At Templeton Global Investments (TGI), recent company meetings and visits reaffirmed our confidence in Japanese equities by giving us further evidence of corporate Japan’s commitment to growth execution and capital allocation discipline, all to the potential benefit of investors.

Investment outlook

In the United States, the nomination of Kevin Warsh as the next Federal Reserve (Fed) chair should cause little concern in the market, given his rich experience. Focusing on fundamentals and valuations, we believe cyclicals and consumer discretionary stocks are likely to benefit most from tailwinds such as the expectation of unusually strong tax refunds and improved liquidity conditions. In Asia Pacific (APAC), earnings growth acceleration underpins a constructive regional outlook. Taiwan and South Korea are expected to lead in growth, benefiting from robust artificial intelligence (AI) infrastructure capex and strength in memory chip pricing. South Korea’s corporate reform potential also looks compelling. Solid earnings growth and attractive dividend yields are similarly expected in Europe, supported by moderate economic expansion and resilient corporate margins. Utilities and industrial companies stand to benefit from investments in energy infrastructure, electrification, defense and reshoring initiatives.

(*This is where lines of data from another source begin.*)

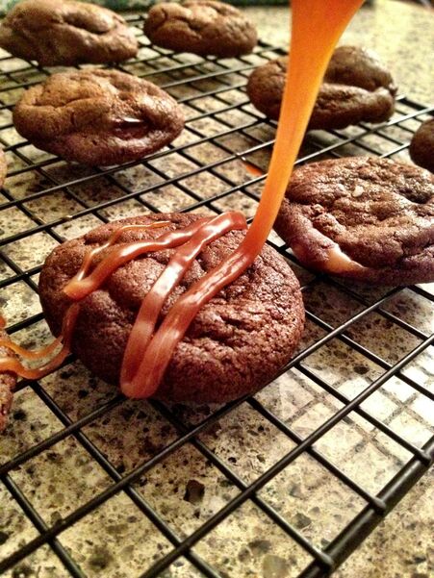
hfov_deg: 40.7
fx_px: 585
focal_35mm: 35
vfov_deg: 52.6
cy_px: 289
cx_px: 217
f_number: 2.4
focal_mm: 4.28
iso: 800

In North America, on January 30, US President Trump nominated Kevin Warsh to succeed Jerome Powell as chair of the Board of Governors of the Federal Reserve. After being confirmed by the US Senate, Warsh would become chair when Powell’s term ends in May. In our view, financial markets should welcome Warsh’s appointment. Warsh has experience, having served as a governor of the Federal Reserve Board from 2006-2011. He was present for all major decisions during the global financial crisis and therefore understands well both the everyday and crisis-management tools and role of the Fed.   

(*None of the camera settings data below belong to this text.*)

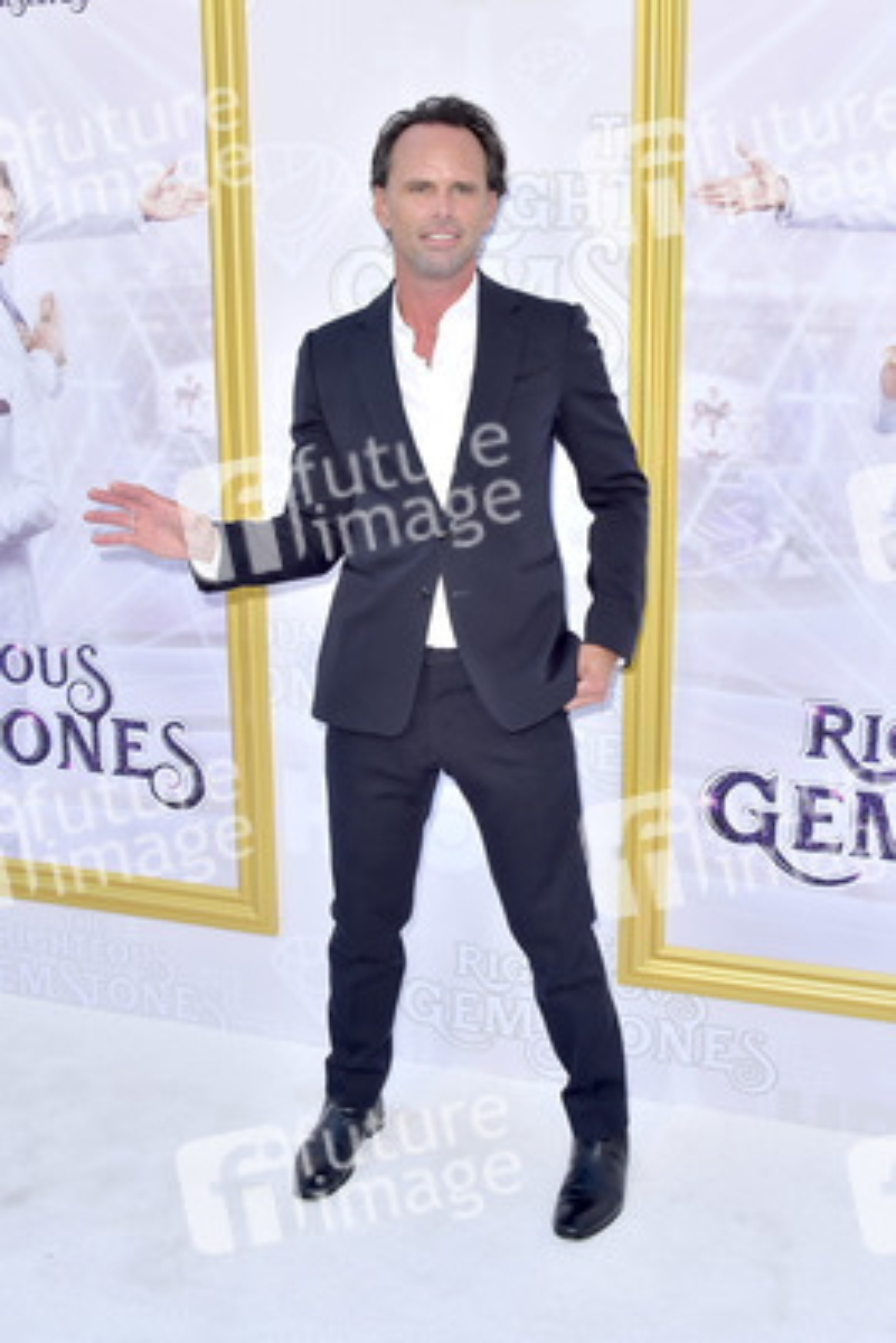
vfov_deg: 55.8
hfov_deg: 38.9
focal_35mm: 34
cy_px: 672
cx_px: 448
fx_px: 1268
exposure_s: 1/250
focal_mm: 34
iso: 320
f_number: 7.1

In Asia Pacific, markets had a mixed showing in January, enduring renewed concerns of geopolitical uncertainties and US tariff threats. We nonetheless maintain our constructive view on the regional outlook. APAC companies have navigated the worst of global trade headwinds and, barring surprise macroeconomic shocks, should see faster growth in 2026. Supportive monetary or fiscal policies across a range of key APAC markets—such as India, Japan and potentially China—may provide a conducive backdrop as well.     

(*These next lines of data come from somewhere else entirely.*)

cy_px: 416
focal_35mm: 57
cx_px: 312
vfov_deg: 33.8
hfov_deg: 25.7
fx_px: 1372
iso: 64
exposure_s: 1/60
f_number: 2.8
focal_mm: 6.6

In Europe, in many important respects, we emerge in 2026 with a manifestly different Europe than in recent years, one molded by years of financial turmoil, Brexit, energy crises, war in Ukraine and now, difficult trading relations with the United States. We believe this new Europe has the potential to undo more than a decade of global equity market underperformance, with 2025 beginning to reveal early signs of that shift. The debate triggered by former European Bank Central Bank President Mario Draghi’s report on European competitiveness highlighted a growing recognition that structural reform, capital investment and improved policy coordination are no longer optional. That acknowledgement, alongside a more pragmatic fiscal stance in Germany and a clearer commitment to collective defense spending, points to a region with a more durable growth outlook than investors have been accustomed to.

Market review: January 2026

Global equity markets advanced in January, though returns were uneven across regions as geopolitical developments, sector rotation and policy-related uncertainty shaped investor positioning. The MSCI World Index rose on the back of strong gains in Europe and continued resilience in parts of Asia, while US equities lagged. Risk appetite was robust early in the month. However, momentum moderated later in January as markets contended with heightened geopolitical tensions, growing scrutiny of US monetary policy independence and the early stages of fourth-quarter earnings season.

Sector dispersion was a defining feature of the month. Defense, industrials and selected technology segments outperformed, reflecting elevated geopolitical risk and continued investment in strategic and security-related themes, while consumer-oriented sectors and parts of global growth underperformed. Commodities and precious metals benefited intermittently from geopolitical uncertainty and concerns around resource security, contributing to strength in materials-heavy markets.